Available data START

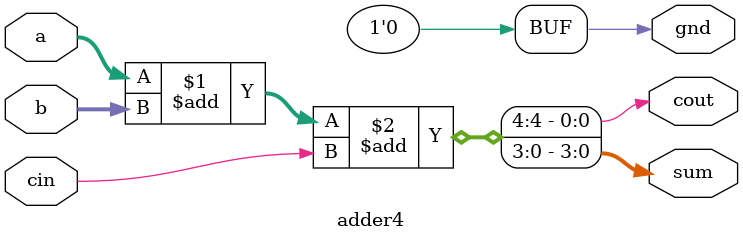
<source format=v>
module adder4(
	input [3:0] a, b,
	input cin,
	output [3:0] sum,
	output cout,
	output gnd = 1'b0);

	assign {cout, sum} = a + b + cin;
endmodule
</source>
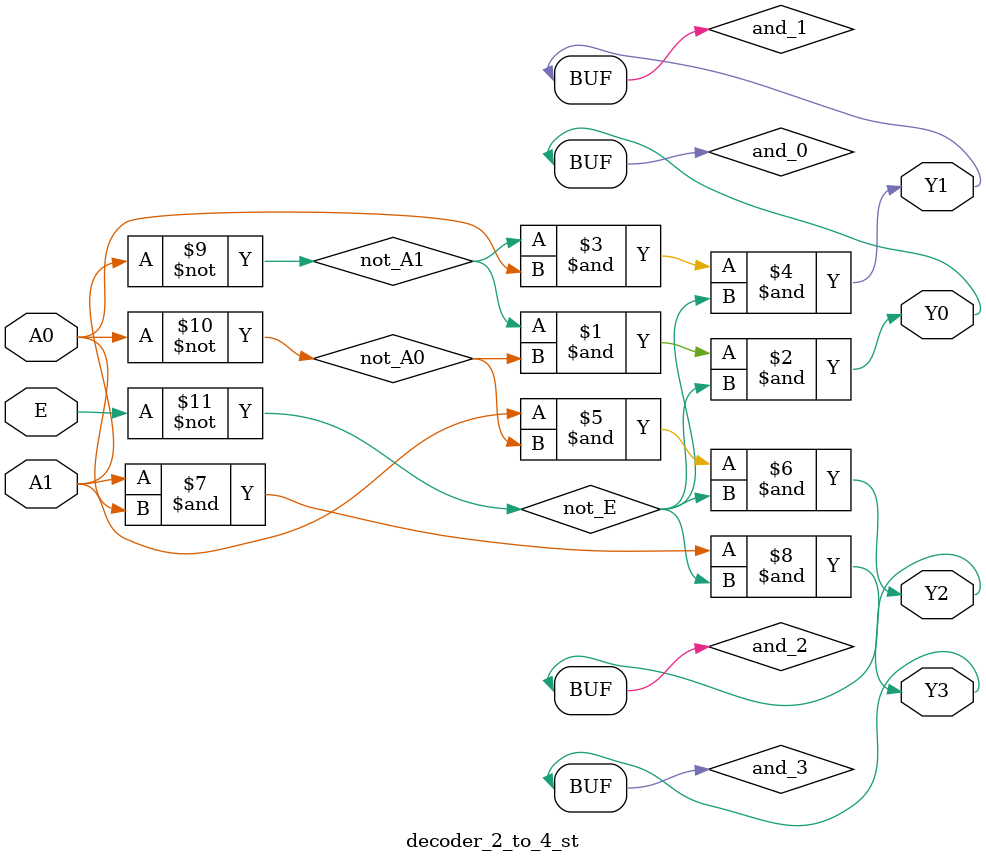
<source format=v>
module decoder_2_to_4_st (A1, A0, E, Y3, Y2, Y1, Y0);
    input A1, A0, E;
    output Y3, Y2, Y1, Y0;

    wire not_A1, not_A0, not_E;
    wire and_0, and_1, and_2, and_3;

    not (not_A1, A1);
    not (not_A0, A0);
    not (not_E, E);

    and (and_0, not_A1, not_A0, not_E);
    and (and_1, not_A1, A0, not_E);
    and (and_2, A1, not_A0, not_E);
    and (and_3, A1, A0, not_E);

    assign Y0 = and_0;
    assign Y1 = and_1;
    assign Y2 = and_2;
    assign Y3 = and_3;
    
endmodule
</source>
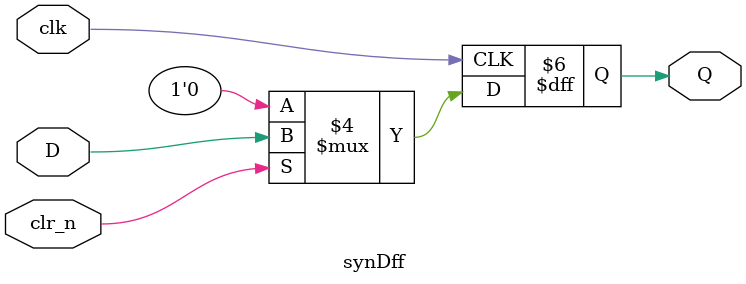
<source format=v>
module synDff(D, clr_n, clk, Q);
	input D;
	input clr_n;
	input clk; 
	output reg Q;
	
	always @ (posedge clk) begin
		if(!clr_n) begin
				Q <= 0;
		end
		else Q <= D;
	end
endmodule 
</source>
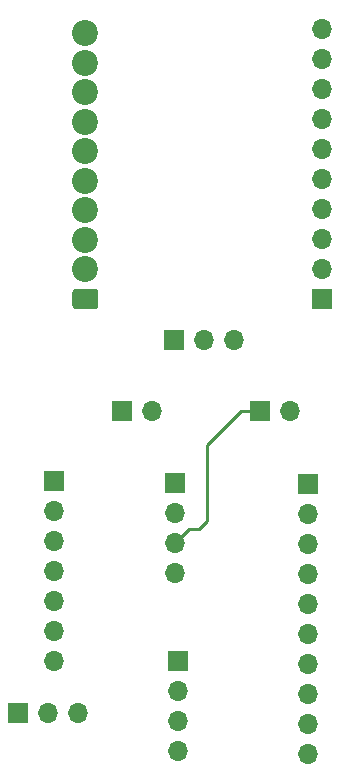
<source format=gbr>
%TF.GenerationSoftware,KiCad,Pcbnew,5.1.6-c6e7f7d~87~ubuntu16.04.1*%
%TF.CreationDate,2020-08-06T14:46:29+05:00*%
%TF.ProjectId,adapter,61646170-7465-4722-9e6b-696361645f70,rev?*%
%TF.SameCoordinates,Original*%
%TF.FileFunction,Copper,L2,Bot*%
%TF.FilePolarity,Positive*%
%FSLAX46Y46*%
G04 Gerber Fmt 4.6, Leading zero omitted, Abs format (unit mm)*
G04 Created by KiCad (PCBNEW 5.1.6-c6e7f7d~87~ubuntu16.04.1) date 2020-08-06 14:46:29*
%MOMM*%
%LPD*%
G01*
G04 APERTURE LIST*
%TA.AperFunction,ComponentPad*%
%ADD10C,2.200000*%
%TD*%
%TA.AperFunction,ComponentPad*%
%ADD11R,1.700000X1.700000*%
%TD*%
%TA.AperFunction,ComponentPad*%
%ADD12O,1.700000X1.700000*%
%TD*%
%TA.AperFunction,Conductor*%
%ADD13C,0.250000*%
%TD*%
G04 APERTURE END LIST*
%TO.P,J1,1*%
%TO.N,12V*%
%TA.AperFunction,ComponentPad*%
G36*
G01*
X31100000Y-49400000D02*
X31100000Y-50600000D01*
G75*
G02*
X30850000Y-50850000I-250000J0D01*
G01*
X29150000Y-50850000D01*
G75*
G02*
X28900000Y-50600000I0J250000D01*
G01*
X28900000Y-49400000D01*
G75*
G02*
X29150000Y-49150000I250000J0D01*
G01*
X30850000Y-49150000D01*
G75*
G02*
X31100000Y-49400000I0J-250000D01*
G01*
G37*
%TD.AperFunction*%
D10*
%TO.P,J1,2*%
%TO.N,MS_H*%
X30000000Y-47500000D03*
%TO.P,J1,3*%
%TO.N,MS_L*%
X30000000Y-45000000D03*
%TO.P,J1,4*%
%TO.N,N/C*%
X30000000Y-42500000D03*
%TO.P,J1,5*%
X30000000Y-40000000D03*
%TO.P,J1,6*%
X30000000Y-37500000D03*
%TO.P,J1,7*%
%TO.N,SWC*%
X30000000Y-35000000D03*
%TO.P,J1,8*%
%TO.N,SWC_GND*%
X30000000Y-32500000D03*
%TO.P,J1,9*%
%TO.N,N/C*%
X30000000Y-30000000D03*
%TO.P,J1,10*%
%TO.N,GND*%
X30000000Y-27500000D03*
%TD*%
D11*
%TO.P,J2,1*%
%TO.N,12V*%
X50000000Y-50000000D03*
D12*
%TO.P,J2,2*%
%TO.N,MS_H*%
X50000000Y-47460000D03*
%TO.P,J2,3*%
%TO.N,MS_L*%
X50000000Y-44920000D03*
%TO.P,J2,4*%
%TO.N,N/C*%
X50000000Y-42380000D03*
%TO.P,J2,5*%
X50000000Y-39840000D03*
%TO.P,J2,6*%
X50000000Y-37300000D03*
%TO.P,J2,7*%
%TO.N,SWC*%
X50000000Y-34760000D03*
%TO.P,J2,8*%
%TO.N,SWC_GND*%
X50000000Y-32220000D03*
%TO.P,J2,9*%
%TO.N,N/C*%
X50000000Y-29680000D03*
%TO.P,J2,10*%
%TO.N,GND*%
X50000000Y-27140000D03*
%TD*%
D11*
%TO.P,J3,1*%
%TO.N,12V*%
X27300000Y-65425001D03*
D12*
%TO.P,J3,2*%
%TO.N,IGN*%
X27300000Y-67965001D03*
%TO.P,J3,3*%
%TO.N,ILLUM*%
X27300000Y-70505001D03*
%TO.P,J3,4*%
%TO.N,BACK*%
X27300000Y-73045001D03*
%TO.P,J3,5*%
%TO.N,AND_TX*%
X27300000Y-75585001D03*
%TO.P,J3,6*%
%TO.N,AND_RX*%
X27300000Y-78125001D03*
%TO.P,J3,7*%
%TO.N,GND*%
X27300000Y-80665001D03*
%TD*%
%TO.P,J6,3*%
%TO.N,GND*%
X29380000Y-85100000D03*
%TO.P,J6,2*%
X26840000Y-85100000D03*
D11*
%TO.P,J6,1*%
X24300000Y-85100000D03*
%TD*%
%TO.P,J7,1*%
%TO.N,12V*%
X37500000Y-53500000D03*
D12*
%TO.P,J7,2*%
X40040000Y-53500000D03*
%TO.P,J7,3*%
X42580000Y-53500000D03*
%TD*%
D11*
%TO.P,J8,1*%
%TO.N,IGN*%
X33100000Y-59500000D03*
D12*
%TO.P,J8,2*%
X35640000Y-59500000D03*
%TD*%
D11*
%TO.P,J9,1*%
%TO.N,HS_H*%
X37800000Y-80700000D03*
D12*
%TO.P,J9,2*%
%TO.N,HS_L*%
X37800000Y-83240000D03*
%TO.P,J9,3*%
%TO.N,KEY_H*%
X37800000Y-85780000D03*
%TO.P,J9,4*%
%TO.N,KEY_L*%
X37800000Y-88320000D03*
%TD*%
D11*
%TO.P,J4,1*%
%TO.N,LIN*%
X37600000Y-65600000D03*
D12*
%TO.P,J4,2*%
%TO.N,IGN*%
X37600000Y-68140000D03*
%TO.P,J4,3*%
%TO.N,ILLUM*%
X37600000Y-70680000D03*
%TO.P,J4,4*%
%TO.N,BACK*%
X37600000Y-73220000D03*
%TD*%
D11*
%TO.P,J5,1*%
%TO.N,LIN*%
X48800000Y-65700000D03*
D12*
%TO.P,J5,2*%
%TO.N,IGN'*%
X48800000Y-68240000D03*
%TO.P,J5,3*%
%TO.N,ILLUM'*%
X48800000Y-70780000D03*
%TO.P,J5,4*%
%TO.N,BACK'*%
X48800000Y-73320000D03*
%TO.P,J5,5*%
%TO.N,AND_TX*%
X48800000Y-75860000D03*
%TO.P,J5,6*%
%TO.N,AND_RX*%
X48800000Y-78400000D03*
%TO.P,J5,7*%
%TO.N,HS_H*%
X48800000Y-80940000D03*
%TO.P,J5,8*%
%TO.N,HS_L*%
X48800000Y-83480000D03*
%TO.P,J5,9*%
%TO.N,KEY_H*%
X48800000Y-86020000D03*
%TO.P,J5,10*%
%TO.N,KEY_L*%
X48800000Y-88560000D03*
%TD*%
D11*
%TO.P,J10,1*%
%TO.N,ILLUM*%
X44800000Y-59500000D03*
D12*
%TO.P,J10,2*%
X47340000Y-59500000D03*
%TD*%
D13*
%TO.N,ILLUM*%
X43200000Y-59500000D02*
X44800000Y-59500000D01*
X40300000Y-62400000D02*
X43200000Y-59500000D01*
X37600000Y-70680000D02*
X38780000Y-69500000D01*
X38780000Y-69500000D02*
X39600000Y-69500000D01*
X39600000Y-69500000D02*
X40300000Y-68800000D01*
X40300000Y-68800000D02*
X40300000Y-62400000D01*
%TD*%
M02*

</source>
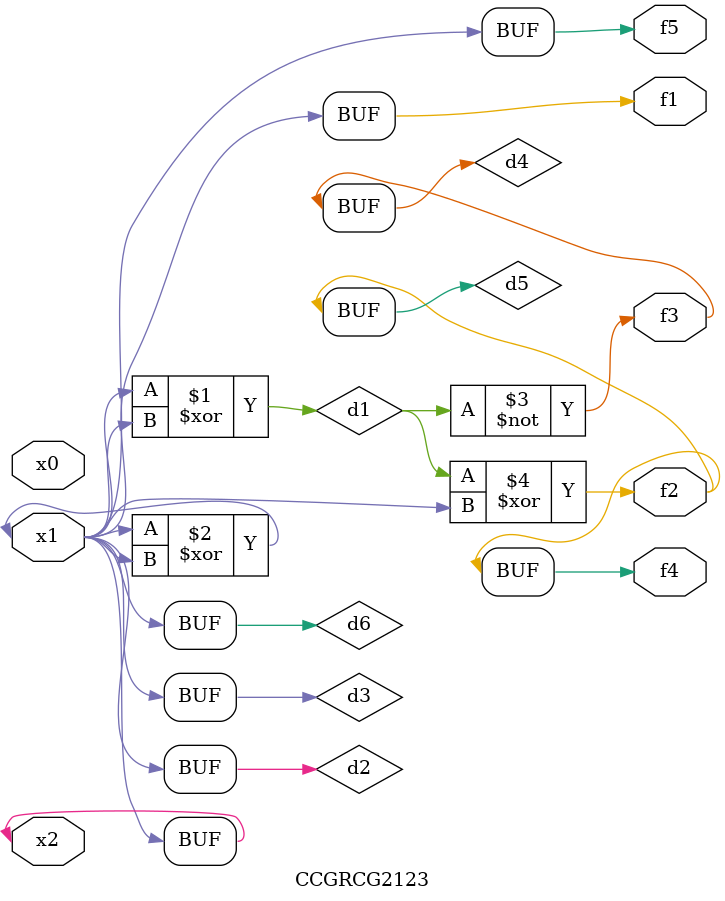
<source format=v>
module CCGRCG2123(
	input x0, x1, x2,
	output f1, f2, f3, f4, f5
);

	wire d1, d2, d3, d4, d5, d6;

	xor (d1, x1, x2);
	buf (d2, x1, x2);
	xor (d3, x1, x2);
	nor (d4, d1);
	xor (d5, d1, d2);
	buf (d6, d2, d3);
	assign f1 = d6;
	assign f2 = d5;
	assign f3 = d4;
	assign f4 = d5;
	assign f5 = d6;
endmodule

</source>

Available data END

• _Work required_:
Search the listing above for lines with the word "wire", and state how many there are, nothing else.

• _Task output_:
3